Updates: Mites drop more slowly in detergent/water, so if you use my two-cup design for mite washing, be sure to lift the screened cup out slowly.  We find that most mites have already dropped within a minute, even without agitation.  I have not yet had the opportunity to quantify how little agitation is actually required.



[1] I’ve recently updated the model to make it more user friendly. Download it at https://scientificbeekeeping.com/randys-varroa-model/

[2] https://arstechnica.com/science/2020/02/physicists-determine-the-optimal-soap-recipe-for-blowing-gigantic-bubbles/

[3] De Jong, D, et al (1982) A comparative analysis of shaking solutions for the detection of Varroa jacobsoni on adult honeybees. Apidologie 13(3): 297-306.

[4] Rinderer, TE, et al (2004) Re-examination of the accuracy of a detergent solution for varroa mite detection. American Bee Journal 144(7):560-562.

[5] They are both anionic surfactants, having a negatively-charged oxygen molecule from the sulfate at the end of a carbon chain. Although they work well to “dissolve” fats into water, I suspect that it is their foaming action that is important.

[6] Bondi, CAM, et al (2015) Human and environmental toxicity of sodium lauryl sulfate (SLS): Evidence for safe use in household cleaning products. Environ Health Insights 9: 27–32. doi: 10.4137/EHI.S31765

[7] https://scientificbeekeeping.com/an-improved-but-not-yet-perfect-varroa-mite-washer/

[8] https://extension.colostate.edu/topic-areas/insects/insect-control-soaps-and-detergents-5-547/

[9] Ewan M Campbell, EW, et al (2010) Gene-knockdown in the honey bee mite Varroa destructor by a non-invasive approach: studies on a glutathione S-transferase. Parasites & Vectors 3: 73.

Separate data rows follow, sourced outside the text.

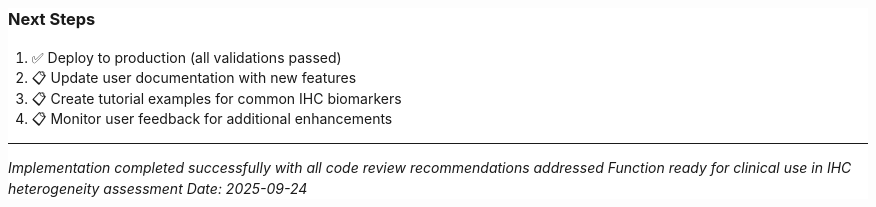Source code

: ### **Next Steps**
1. ✅ Deploy to production (all validations passed)
2. 📋 Update user documentation with new features
3. 📋 Create tutorial examples for common IHC biomarkers
4. 📋 Monitor user feedback for additional enhancements

---

*Implementation completed successfully with all code review recommendations addressed*
*Function ready for clinical use in IHC heterogeneity assessment*
*Date: 2025-09-24*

[10] Vesco, U & G Guido (2014) Sugar shaking for varroa monitoring: verifying repeatability, mite recovery rate and bee sample precision. 3rd World Symposium of Organic Beekeeping.

[11] Macedo, P, J Wu & M Ellis (2002) Using inert dusts to detect and assess varroa infestations in honey bee colonies, Journal of Apicultural Research, 41(1-2): 3-7.

[12] Flores, JM, et al (2015 ) Reliability of the main field diagnostic methods of Varroa in honey bee colonies. Archivos de Zootecnia 64(246): 161-165.

[13] Thanks to Dr. David De Jong for personal communication regarding details of his study.